Ocular angiostrongyliasis has been reported in about 1% of all reported case reports. It occurs when the larva enters the anterior or posterior chamber. The exact mechanism of entry into the eye is unclear but has been thought to be secondary to travel along the retinal artery along between the optic nerve and sheath. Usually, only 1 larva is present, and symptoms include blurred vision, blindness, pain. Usually, eosinophilic meningitis is also present in these cases.

Angiostrongyliasis has been associated with the consumption of the intermediate hosts of the Angiostrongylus cantonensis species. Local cases should be reported to public health to decrease further consumption of infected intermediate hosts and to contain the source.
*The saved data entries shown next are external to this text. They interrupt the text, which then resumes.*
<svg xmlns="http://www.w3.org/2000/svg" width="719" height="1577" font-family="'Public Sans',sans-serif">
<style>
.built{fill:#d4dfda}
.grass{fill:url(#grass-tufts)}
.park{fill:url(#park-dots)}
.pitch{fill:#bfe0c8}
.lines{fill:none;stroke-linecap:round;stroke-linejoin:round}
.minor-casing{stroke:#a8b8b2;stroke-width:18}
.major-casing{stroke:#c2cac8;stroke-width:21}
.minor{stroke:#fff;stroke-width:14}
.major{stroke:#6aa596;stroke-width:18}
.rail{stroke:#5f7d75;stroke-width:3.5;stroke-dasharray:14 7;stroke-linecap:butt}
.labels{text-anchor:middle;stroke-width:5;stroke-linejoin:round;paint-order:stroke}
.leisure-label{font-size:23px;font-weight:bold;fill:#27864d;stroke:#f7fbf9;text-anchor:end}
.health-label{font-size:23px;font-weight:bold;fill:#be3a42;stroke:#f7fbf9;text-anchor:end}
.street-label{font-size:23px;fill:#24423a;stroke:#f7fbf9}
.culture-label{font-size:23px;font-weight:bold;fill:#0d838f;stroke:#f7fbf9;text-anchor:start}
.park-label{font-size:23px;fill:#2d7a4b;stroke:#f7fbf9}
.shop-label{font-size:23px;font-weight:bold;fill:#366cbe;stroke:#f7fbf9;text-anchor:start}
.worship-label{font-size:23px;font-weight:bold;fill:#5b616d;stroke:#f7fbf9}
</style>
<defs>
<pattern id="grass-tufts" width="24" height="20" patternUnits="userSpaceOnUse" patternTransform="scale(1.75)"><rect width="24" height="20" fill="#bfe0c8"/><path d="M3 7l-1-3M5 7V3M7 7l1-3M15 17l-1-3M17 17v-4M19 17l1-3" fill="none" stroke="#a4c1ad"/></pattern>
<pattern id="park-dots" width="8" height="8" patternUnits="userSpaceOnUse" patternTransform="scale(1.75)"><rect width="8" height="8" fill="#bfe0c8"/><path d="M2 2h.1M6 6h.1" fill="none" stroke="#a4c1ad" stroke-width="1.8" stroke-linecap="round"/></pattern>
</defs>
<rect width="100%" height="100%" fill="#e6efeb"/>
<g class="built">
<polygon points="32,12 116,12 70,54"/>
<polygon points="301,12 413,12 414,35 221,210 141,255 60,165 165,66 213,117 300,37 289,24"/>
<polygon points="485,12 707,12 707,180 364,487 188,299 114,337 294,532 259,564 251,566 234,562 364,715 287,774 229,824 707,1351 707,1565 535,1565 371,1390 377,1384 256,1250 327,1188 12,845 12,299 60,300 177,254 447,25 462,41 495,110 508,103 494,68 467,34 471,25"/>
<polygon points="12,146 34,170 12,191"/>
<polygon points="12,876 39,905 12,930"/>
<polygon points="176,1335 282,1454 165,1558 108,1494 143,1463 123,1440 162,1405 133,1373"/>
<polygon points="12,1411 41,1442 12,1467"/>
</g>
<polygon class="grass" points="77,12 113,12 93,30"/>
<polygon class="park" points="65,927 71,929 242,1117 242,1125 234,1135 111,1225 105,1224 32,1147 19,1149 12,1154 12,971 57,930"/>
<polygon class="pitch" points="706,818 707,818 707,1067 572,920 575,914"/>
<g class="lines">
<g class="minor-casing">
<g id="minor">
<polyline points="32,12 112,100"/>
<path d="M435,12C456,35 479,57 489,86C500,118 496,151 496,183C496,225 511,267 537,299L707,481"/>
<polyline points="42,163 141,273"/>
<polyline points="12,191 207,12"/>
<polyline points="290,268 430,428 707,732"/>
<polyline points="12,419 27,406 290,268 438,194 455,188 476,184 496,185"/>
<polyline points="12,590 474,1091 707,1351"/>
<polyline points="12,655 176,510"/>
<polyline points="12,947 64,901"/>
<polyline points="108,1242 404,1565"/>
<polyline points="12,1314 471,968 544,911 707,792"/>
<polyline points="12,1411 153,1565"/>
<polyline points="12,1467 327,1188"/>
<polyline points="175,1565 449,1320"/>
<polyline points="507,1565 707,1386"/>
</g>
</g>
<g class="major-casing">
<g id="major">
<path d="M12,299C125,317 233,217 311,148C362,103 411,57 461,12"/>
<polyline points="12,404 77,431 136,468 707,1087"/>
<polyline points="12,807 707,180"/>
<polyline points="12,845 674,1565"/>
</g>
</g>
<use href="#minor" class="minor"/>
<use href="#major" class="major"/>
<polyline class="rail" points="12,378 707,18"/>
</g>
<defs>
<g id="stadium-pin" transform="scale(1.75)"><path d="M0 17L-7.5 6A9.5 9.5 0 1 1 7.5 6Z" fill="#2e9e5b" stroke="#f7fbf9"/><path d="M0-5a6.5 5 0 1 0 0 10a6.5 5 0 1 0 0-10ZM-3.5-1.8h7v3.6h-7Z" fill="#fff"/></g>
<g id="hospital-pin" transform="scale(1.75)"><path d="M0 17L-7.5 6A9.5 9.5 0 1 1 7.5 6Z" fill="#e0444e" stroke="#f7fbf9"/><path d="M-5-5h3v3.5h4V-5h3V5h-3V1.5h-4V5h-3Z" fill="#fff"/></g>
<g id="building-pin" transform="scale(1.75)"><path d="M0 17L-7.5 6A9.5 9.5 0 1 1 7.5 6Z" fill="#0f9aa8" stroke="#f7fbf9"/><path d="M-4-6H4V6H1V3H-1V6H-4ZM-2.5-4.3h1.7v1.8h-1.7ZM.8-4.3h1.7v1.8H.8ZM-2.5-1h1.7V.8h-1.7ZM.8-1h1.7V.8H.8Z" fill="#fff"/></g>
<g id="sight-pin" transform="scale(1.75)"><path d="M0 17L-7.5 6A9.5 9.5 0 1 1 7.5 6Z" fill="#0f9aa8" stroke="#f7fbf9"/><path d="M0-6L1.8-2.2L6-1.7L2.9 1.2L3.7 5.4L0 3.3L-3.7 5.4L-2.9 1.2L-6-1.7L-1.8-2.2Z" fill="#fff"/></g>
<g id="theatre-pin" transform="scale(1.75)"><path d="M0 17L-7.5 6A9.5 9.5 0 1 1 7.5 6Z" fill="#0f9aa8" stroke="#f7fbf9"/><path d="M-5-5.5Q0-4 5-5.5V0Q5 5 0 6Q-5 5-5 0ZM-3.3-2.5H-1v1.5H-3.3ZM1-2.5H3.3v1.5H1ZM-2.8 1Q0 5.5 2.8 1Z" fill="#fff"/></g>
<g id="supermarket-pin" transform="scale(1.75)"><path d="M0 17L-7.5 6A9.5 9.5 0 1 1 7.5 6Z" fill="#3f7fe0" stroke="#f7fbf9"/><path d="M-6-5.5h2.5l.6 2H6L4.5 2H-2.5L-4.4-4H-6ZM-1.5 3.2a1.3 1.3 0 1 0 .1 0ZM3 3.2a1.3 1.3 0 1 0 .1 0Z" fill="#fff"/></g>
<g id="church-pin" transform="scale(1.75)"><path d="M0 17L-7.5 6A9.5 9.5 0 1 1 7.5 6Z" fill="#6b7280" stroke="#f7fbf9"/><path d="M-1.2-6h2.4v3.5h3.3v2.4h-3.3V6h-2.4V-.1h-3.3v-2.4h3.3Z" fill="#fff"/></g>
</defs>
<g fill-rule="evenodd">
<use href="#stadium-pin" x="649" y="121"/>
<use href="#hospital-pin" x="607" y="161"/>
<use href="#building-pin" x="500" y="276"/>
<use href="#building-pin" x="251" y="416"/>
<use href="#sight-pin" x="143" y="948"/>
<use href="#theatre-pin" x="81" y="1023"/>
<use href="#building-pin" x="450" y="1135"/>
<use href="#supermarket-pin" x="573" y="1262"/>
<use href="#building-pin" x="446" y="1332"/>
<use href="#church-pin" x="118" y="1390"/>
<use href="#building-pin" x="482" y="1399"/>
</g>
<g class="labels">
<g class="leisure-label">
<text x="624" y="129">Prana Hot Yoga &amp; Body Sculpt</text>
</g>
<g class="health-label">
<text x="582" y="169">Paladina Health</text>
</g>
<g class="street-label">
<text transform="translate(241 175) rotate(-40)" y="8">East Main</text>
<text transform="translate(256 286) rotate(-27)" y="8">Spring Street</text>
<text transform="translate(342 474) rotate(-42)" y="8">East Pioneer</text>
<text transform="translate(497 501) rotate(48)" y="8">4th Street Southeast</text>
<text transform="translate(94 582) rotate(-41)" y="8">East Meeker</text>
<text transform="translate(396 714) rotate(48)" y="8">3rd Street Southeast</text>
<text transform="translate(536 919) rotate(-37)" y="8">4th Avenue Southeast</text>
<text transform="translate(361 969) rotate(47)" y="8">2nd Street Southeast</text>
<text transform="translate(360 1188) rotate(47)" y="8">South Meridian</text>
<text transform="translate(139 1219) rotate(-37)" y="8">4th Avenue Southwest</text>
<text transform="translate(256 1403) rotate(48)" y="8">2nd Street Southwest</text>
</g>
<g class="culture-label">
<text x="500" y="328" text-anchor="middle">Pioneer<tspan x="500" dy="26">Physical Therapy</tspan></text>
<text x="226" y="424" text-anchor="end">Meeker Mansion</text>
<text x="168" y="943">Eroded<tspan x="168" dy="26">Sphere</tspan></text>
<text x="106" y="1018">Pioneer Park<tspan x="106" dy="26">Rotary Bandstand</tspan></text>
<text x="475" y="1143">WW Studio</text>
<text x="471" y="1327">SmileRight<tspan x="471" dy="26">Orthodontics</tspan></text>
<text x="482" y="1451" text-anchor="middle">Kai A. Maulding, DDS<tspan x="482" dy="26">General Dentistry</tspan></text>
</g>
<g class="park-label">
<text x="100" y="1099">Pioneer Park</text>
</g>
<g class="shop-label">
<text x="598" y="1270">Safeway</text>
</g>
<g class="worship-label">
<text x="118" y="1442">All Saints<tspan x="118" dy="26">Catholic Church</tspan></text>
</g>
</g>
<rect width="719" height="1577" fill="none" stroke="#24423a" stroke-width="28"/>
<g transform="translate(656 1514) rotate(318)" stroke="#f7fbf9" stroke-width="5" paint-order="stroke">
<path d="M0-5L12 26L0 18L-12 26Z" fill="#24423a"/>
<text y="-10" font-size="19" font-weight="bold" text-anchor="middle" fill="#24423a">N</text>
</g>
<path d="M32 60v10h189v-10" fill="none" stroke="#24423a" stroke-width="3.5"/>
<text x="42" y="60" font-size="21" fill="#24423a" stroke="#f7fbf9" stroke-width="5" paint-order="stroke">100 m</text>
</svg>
It is essential to raise public awareness of the undercooked consumption crabs, snails, slugs, prawns.

Since the risk of infection occurs from the ingestion of the vectors, then the ingestion of raw snails/slugs, crabs, shrimp should be avoided. Additionally, there can be accidental inclusion of the raw snail slug in uncooked foods such as salads. Care should be taken in food preparation and careful handwashing.  

A high index of clinical suspicion is most important in making the diagnosis of Angiostrongylus meningitis. The possible clinical exposure especially travels to endemic areas, followed by acute or subacute meningitis should raise suspicion. The presence of blood or CSF eosinophilia should point to the diagnosis.

To improve patient safety and outcome, integrated care by the healthcare team is very important. In order to make the correct diagnosis early to improve the prognosis, it requires a high index of suspicion by the managing physician and the neurologist. The infectious disease specialist may be able to provide a good list of differential diagnoses giving the clinical, blood, CSF, and imaging findings. They are also able to recommend the best diagnostic approaches and treatments. Finally, the nurses and therapists are the ones to help improve the outcome of the patients. This team approach is especially important, given the fact that Angiostrongylus meningitis is rare among developed nations.